WHAT TO WORK ON:
1) In the discussion of the hash-collision bulletin, on what date did US-CERT release it?
2) Carry on the ASP.NET hash-collision discussion from its final sentence.

TEXT SHOWN:
========================================

Reputation: 7397
On the 28/12/2011 US-CERT released a bulletin about the majority of web servers being vulnerable to DOS attacks due to the way they handle hash table collisions. Article here
Could someone please explain where this hash table fits in to the ASP.NET lifecycle? Is it one hash table per session or one big hash table per server instance?
Thank you, Fidel
Upvotes: 2
Views: 612
Reputation: 700322
The hash table in question is Request.Form
.
The server parses the form data and places the key-value pairs into the Request.Form
collection. If the form data contains keys that produce the same hash code, it produces hash collisions which reduces the performance of the hash table.
So, it's not one table per server or per session, but one table per POST request.

========================================

DATA FOR ANALYSIS:
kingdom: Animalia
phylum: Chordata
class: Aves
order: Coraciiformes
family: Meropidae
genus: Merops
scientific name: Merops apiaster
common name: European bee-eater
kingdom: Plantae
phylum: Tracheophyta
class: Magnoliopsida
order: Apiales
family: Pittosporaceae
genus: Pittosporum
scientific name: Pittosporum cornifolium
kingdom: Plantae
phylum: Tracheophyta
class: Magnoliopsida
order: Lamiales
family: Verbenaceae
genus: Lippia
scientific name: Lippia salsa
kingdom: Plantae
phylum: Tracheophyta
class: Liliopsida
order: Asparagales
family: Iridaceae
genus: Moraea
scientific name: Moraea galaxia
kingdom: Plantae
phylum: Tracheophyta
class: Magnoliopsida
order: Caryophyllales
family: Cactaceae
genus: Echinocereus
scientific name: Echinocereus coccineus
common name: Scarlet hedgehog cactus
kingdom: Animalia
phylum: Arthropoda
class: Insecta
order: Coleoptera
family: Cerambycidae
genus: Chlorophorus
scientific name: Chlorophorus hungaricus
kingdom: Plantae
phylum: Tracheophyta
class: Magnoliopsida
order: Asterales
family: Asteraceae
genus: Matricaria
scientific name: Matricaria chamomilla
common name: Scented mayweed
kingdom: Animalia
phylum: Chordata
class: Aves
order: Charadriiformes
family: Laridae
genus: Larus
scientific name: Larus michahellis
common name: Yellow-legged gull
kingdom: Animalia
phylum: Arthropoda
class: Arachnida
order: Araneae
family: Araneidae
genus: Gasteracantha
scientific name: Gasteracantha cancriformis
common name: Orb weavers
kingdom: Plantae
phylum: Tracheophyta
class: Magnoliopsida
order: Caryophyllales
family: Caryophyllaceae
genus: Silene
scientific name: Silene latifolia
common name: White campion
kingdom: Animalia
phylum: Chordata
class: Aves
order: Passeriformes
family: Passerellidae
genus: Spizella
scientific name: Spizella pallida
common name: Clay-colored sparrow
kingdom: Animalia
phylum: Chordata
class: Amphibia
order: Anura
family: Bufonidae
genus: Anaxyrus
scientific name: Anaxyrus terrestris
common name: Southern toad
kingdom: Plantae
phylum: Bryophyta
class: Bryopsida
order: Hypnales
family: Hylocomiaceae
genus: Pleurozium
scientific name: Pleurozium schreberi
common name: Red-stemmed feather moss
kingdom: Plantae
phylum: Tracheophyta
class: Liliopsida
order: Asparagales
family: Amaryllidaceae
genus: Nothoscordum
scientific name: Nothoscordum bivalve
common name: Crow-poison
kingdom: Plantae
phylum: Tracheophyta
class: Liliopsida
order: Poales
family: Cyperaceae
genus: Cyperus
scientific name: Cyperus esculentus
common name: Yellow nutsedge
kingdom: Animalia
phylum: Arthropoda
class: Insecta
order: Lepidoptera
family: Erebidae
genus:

========================================

RESPONSES TO THE TASKS:
1) US-CERT released the bulletin on 28/12/2011.

2)
Upvotes: 2
Reputation: 9752
A hashtable will be used throughout the application its not just in once place. For example when you add post variables to a page they get processed internally in a hashtable, so if you had a massive amount of hashtable collisions (ie post variables with the same name on a page it'd happen here). Its a very efficient memory storage system for accessing a "array" using a collection of words (think of a dictionary).
This is one of these things, whilst it can be exploited, the better thing to do is use best practises and monitor CPU usage, limit maximum POST Size per page, and limit requests from a single host.